* _EXERCISE TASK 1_:
Answer these from the text about American Indian Studies:
(a) On what principle was the field founded?
(b) Of which tribe is Kasey Keeler an enrolled member?
(c) At which university does she teach?
* _EXERCISE TASK 2_: Resume the text about American Indian Studies, writing on from its last sentence.

* _EXCERPT PROVIDED_:

American Indian Studies is an interdisciplinary field that was founded on principles of educational sovereignty –the right to define and teach Indigenous ways of being and knowing (ontologies and epistemologies) in a culturally relevant and appropriate manner. As a field, AIS prioritizes Indigenous histories, worldviews, perspectives, and methodological practices that are steeped in traditional Indigenous knowledge and practices regarding the production of knowledge.
50 years later, current faculty and staff in AIS include:
AIS 50 Team
Kasey Keeler
Assistant Professor of American Indian Studies and Civil Society & Community Studies
Kasey Keeler, an enrolled tribal member of the Tuolumne Band of Me-Wuk Indians and a direct descendant of the Citizen Band of Potawatomi, is an Assistant Professor of American Indian Studies and Civil Society & Community Studies at the University of Wisconsin Madison. Her research examines federal Indian policy, land policy and dispossession, housing policy, (sub)urbanization, as well as place-based histories, erasure narratives, and placemaking.

* _DATASET RECORDS_:
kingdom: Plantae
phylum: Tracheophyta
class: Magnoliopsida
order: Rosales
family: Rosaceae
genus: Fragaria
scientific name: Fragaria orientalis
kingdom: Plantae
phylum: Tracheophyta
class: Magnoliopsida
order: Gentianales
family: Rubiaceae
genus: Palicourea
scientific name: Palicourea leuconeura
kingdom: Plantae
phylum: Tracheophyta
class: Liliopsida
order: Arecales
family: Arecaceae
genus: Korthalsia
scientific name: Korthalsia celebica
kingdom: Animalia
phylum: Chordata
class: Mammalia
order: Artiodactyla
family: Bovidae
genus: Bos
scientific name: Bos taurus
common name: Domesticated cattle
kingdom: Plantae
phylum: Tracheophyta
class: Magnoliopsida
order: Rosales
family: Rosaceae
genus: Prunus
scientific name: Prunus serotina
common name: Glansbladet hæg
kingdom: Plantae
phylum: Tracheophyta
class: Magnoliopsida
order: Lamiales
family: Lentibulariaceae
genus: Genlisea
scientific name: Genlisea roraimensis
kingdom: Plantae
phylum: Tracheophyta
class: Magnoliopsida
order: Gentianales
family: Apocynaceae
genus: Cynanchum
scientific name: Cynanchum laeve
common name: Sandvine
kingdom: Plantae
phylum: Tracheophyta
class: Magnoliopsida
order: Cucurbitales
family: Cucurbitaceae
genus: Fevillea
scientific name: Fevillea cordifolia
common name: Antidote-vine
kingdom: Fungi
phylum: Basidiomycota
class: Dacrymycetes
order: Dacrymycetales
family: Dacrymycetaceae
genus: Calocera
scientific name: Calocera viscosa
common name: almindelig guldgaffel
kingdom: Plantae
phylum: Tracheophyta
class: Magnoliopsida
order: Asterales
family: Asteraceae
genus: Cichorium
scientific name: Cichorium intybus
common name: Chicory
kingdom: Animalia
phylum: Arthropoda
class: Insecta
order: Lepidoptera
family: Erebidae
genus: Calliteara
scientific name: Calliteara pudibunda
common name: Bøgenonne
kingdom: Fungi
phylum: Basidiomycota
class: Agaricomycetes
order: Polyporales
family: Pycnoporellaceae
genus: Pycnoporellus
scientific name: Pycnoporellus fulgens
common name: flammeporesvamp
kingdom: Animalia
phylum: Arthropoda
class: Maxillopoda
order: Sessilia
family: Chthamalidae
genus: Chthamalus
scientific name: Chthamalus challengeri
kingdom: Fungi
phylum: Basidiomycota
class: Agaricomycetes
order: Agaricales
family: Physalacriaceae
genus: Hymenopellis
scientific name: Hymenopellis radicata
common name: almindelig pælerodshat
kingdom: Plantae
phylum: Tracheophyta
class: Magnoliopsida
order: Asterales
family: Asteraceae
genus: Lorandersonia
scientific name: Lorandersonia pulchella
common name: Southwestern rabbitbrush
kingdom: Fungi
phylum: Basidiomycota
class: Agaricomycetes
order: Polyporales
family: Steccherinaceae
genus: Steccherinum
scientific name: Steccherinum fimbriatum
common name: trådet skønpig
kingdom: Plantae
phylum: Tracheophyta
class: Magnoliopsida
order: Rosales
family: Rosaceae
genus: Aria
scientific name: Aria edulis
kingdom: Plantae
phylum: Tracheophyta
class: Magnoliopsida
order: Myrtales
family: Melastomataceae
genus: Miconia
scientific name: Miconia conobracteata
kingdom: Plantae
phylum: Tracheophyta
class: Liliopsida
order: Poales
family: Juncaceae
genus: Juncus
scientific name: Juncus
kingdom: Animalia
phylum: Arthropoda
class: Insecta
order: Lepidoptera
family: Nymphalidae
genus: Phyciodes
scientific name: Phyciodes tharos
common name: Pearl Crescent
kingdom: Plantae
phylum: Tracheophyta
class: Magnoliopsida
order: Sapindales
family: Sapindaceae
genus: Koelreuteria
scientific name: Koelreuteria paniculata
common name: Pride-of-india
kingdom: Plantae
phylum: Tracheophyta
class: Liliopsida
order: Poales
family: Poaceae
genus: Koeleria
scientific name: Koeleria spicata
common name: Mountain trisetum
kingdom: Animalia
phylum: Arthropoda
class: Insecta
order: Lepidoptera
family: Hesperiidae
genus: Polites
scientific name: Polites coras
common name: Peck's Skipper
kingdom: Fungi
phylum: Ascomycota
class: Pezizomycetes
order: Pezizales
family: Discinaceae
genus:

* _RESULT 1_:
(a) Educational sovereignty: the right to define and teach Indigenous ways of being and knowing in a culturally relevant and appropriate manner.
(b) The Tuolumne Band of Me-Wuk Indians.
(c) The University of Wisconsin Madison.

* _RESULT 2_:
Matt Villeneuve
Assistant Professor of U.S. History and American Indian Studies
Matt Villeneuve (Turtle Mountain descent) is Assistant Professor of U.S. History and American Indian Studies, whose work on the history of Native schooling you can learn more about at mattvilleneuvephd.com. In the meantime, when he isn't doing history, Matt enjoys reading, hiking, and losing most of the board games he plays.
Sasha Maria Suarez
Assistant Professor of History and American Indian Studies
Sasha Maria Suarez (direct descendant of the White Earth Anishinaabe Nation) is an Assistant Professor of History and American Indian Studies at the University of Wisconsin-Madison. Her research examines Indigenous social movements and gendered practices of Ojibwe placemaking, community organizing and activism.
Jen Rose Smith
Assistant Professor of Geography and American Indian Studies
Jen Rose Smith (dAXunhyuu) is an Assistant Professor of Geography and American Indian Studies at the University of Wisconsin-Madison. Her research focuses on the intersections of indigeneity, racialization, and cultural-scientific landscapes of ice in the Arctic.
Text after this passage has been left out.